# [REQUISITOS DEL EJERCICIO]
Continúa el texto sobre la psicología del amor a partir de su última oración.

Psicología del amor: ¿cómo descubrir el fuego sin incendiarse?

Hay distintos tipos de amor que se entrecruzan en nuestra vida. Cada uno es necesario y es fuente de una felicidad particular. El problema es que alguno de esos tipos de amor se infle, se hipertrofie, se vuelva una amenaza.

Son las siete de la tarde. Jaime acaba de llegar al departamento en que convive con Elsa, contento y con unos deseos enormes de hacer el amor. Se abrazan… pero no se “confunden en un abrazo” de telenovela. Los dos notan, un poco sorprendidos, que el abrazo es desparejo. Se produce un silencio, los cuerpos se separan levemente y quedan inmóviles, como en suspenso. Y entonces Elsa habla: “Pará, Jai…, pará un cachito. Es que no…, no tengo ganas. Lo que pasa… Mirá, amor, lo que pasa es que hoy quisiera que nos abrazáramos fuerte, nada más, y que nos hiciéramsos mimos, despacio, suavecito... ¿Sí? ¿Dale? ¿No te enojás?”.

# [Datos recopilados]
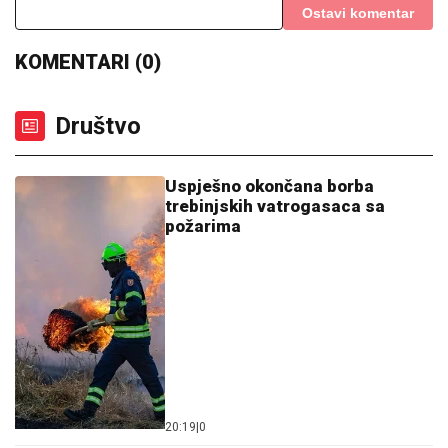
20:19
|
0
Noćno odvrtanje ventila ostavilo
više zone Banjaluke bez vode
19:27
|
0
Održano treće kolektivno
vjenčanje u Bijeljini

# [RESPUESTA DEL EJERCICIO]
¡Qué momento!
¿Qué está sucediendo? Tienen una relación entrañable desde hace años, mucho antes de la convivencia. Ya han hecho el amor muchas veces, con placer y alegría. ¿Y entonces?
Nada grave: ni Elsa se ha enterado de que está enferma, ni Jaime quiere compensarse en media hora de todo un día de trabajo frustrante, ni a Elsa le ha dado un ataque de histeria, ni Jaime es un tirano abusador, ni Elsa ha descubierto que Jaime la engaña, ni Jaime es un maniático sexual.
Lo que sucede entre las personas de nuestra escena es algo normal, previsible. Es que están experimentando modalidades diferentes del amor, y esas modalidades en ese momento no coinciden. De un lado, el impulso pasional; del otro, el deseo de cariño, cuidado, ternura.
La ternura y la pasión son indispensables, las dos. Se alternan en el estado de ánimo de cada persona de la pareja. A veces, maravillosamente, coinciden: es entonces cuando la relación sexual es también una explosión de ternura; o, a la inversa, los mimos dados y recibidos se apilan en un aluvión de felicidad tal que la pasión fluye.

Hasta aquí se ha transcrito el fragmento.